» Assignment
Take every line from the records below that includes the word "network".

» Data
BEGIN

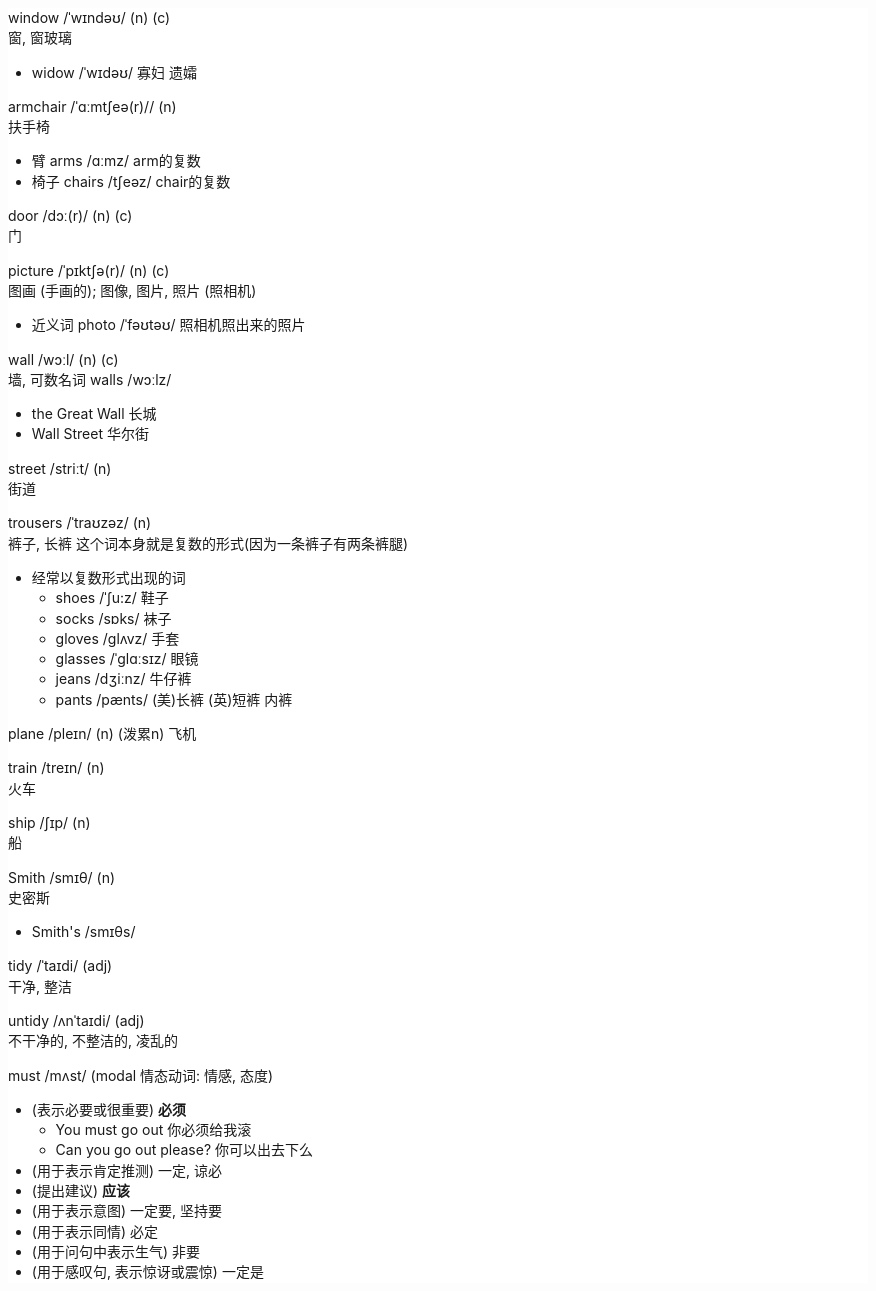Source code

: window /ˈwɪndəʊ/ (n) (c)  
  窗, 窗玻璃
  - widow /ˈwɪdəʊ/ 寡妇 遗孀

armchair /ˈɑːmtʃeə(r)// (n)  
  扶手椅
  - 臂 arms /ɑːmz/ arm的复数
  - 椅子 chairs /tʃeəz/ chair的复数

door /dɔː(r)/ (n) (c)  
  门

picture /ˈpɪktʃə(r)/ (n) (c)  
  图画 (手画的); 图像, 图片, 照片 (照相机)
  - 近义词 photo /ˈfəʊtəʊ/ 照相机照出来的照片

wall /wɔːl/ (n) (c)  
  墙, 可数名词 walls /wɔːlz/
  - the Great Wall 长城
  - Wall Street 华尔街

street /striːt/ (n)  
  街道

trousers /ˈtraʊzəz/ (n)  
  裤子, 长裤 这个词本身就是复数的形式(因为一条裤子有两条裤腿)
  - 经常以复数形式出现的词
    - shoes /ˈʃu:z/ 鞋子
    - socks /sɒks/ 袜子
    - gloves /ɡlʌvz/ 手套
    - glasses /ˈɡlɑːsɪz/ 眼镜
    - jeans /dʒiːnz/ 牛仔裤
    - pants /pænts/ (美)长裤 (英)短裤 内裤

plane /pleɪn/ (n) (泼累n) 
  飞机

train /treɪn/ (n)  
  火车

ship /ʃɪp/ (n)  
  船

Smith /smɪθ/ (n)  
  史密斯
  - Smith's /smɪθs/

tidy /ˈtaɪdi/ (adj)  
  干净, 整洁

untidy /ʌnˈtaɪdi/ (adj)  
  不干净的, 不整洁的, 凌乱的

must /mʌst/ (modal 情态动词: 情感, 态度)  
  - (表示必要或很重要) **必须**
    - You must go out 你必须给我滚
    - Can you go out please? 你可以出去下么
  - (用于表示肯定推测) 一定, 谅必
  - (提出建议) **应该**
  - (用于表示意图) 一定要, 坚持要
  - (用于表示同情) 必定
  - (用于问句中表示生气) 非要
  - (用于感叹句, 表示惊讶或震惊) 一定是
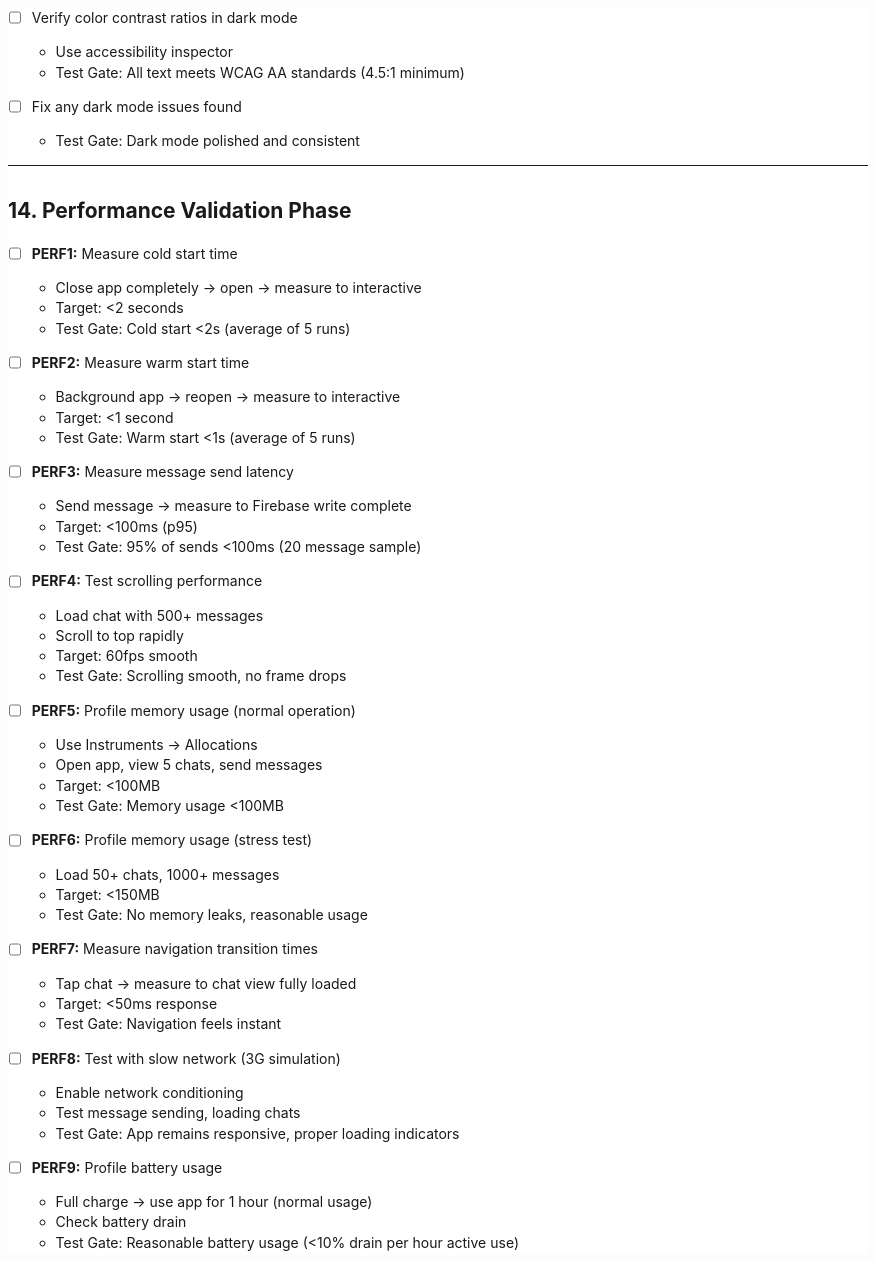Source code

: - [ ] Verify color contrast ratios in dark mode
  - Use accessibility inspector
  - Test Gate: All text meets WCAG AA standards (4.5:1 minimum)
  
- [ ] Fix any dark mode issues found
  - Test Gate: Dark mode polished and consistent

---

## 14. Performance Validation Phase

- [ ] **PERF1:** Measure cold start time
  - Close app completely → open → measure to interactive
  - Target: <2 seconds
  - Test Gate: Cold start <2s (average of 5 runs)
  
- [ ] **PERF2:** Measure warm start time
  - Background app → reopen → measure to interactive
  - Target: <1 second
  - Test Gate: Warm start <1s (average of 5 runs)
  
- [ ] **PERF3:** Measure message send latency
  - Send message → measure to Firebase write complete
  - Target: <100ms (p95)
  - Test Gate: 95% of sends <100ms (20 message sample)
  
- [ ] **PERF4:** Test scrolling performance
  - Load chat with 500+ messages
  - Scroll to top rapidly
  - Target: 60fps smooth
  - Test Gate: Scrolling smooth, no frame drops
  
- [ ] **PERF5:** Profile memory usage (normal operation)
  - Use Instruments → Allocations
  - Open app, view 5 chats, send messages
  - Target: <100MB
  - Test Gate: Memory usage <100MB
  
- [ ] **PERF6:** Profile memory usage (stress test)
  - Load 50+ chats, 1000+ messages
  - Target: <150MB
  - Test Gate: No memory leaks, reasonable usage
  
- [ ] **PERF7:** Measure navigation transition times
  - Tap chat → measure to chat view fully loaded
  - Target: <50ms response
  - Test Gate: Navigation feels instant
  
- [ ] **PERF8:** Test with slow network (3G simulation)
  - Enable network conditioning
  - Test message sending, loading chats
  - Test Gate: App remains responsive, proper loading indicators
  
- [ ] **PERF9:** Profile battery usage
  - Full charge → use app for 1 hour (normal usage)
  - Check battery drain
  - Test Gate: Reasonable battery usage (<10% drain per hour active use)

END

» Output for this exercise
- [ ] **PERF8:** Test with slow network (3G simulation)
  - Enable network conditioning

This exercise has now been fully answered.